The prime minister has ruled out a Northern Ireland-only backstop.
During a Facebook live on Wednesday afternoon Boris Johnson said the UK "will not accept" it.
Earlier, DUP leader Arlene Foster said a Northern Ireland-only backstop was anti-democratic, but believed the prime minister "is in the space of trying to find a deal".
Sinn Féin has warned that unionist parties cannot not be given a veto over any Brexit deal.
There had been speculation the government is re-considering the idea of a so-called Stormont lock to break the impasse.
It would create a formal mechanism for consulting and seeking the approval of Northern Ireland's devolved administration in the backstop, allowing the Stormont parties a say before any divergence between NI and GB would happen, after Brexit.
However the Stormont institutions collapsed in 2017, after a row between the power-sharing parties.
Parliament is currently suspended for five weeks. When sitting, the prime minister answers questions from other MPs on Wednesdays.
During the live stream on Wednesday Mr Johnson said: "The backstop is going to be removed, I very much hope. I insist, it's the only way to get a deal.
"We will not accept either a Northern Ireland only backstop, that simply doesn't work for the UK.
"We've got to come out whole and entire and solve the problems of the Northern Irish border and I'm certain that we can do that. And we're working flat out to do that".
On Wednesday, Sinn Féin leader Mary Lou McDonald said the current backstop negotiated by the UK and EU remained the only solution.
However, speaking earlier on BBC Radio Ulster, Mrs Foster said: "It's not just the DUP that rejects the backstop, it's a much wider coalition that rejects the backstop.

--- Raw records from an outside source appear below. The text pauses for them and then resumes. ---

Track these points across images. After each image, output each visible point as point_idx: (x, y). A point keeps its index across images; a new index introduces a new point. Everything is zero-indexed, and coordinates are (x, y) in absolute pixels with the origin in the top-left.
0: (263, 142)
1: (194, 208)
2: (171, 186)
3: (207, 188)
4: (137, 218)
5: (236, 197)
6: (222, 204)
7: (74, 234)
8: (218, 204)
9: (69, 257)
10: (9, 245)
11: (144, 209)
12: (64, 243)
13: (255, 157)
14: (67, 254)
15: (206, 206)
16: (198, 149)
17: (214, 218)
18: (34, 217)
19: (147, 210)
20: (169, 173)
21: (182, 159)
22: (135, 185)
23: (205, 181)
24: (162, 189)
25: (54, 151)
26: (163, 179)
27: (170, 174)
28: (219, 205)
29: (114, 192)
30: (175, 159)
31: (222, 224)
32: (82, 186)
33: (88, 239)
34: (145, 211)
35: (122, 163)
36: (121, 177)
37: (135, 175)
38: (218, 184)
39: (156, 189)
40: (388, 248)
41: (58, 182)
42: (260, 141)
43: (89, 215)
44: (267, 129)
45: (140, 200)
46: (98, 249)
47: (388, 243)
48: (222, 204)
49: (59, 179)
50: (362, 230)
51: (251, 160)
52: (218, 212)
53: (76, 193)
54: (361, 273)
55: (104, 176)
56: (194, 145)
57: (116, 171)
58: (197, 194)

"What we need to do now is reject the backstop, move on and find a deal that works.
"That's what I'm focused on and I think it's what the prime minister is focused on as well."
The backstop is the insurance policy to maintain an open border between Northern Ireland and the Republic of Ireland after Brexit, until a wider solution is found.
Mrs Foster, who met the prime minister on Tuesday, said the government was "exploring" an all-island food standards zone as part of a solution to replace the backstop.
She denied the DUP's influence with the prime minister had waned after he lost his parliamentary majority.
The DUP had been propping up the Conservatives in a confidence-and-supply pact since June 2017, with the votes of its 10 MPs giving the government a majority to get legislation passed in Parliament.
However, last week Mr Johnson lost his majority after 21 Conservative rebels had the whip removed for voting against the party on Brexit legislation.
It means he no longer requires the DUP's votes, but Mrs Foster said her party had a "much wider bond" with Mr Johnson than just the political arrangement.
She said she believed the prime minister was true to his word in ruling out a Northern Ireland-only backstop.
There are suggestions that the government is contemplating such a proposal in order to ensure the UK leaves the EU with a deal by 31 October, but Mrs Foster said that was not true.
She also dismissed suggestions that a solution could end up being the backstop by another name, adding: "It's not just a case of tampering with words."
On Tuesday, the former Taoiseach (Irish PM) Bertie Ahern said consent from Northern Ireland's unionist parties was "essential" if a deal was to be reached.
But Sinn Féin's Ms McDonald said: "It's a dangerous idea that veto would be afforded to the DUP on this matter."
Her party had engaged in talks with the DUP for many years and this would continue, she added.
But she warned: "There is simply no meeting of minds on the matter of Brexit."
'Abundance of proposals'
The prime minister has insisted he will not seek an extension to the Brexit deadline if there is no agreement with the EU.
In Dublin on Monday, Mr Johnson said he had an "abundance of proposals" to replace the backstop.
The idea of a NI-only backstop was first suggested early in the Brexit negotiations.
Former PM Theresa May rejected it in 2018 because she relied on the votes of the 10 DUP MPs in Parliament.
The Irish government has said it is willing to look at a "Northern-Ireland specific solution".
On Tuesday, Ireland's EU Commissioner Phil Hogan told RTÉ that there was "movement" on both sides of the Brexit negotiations.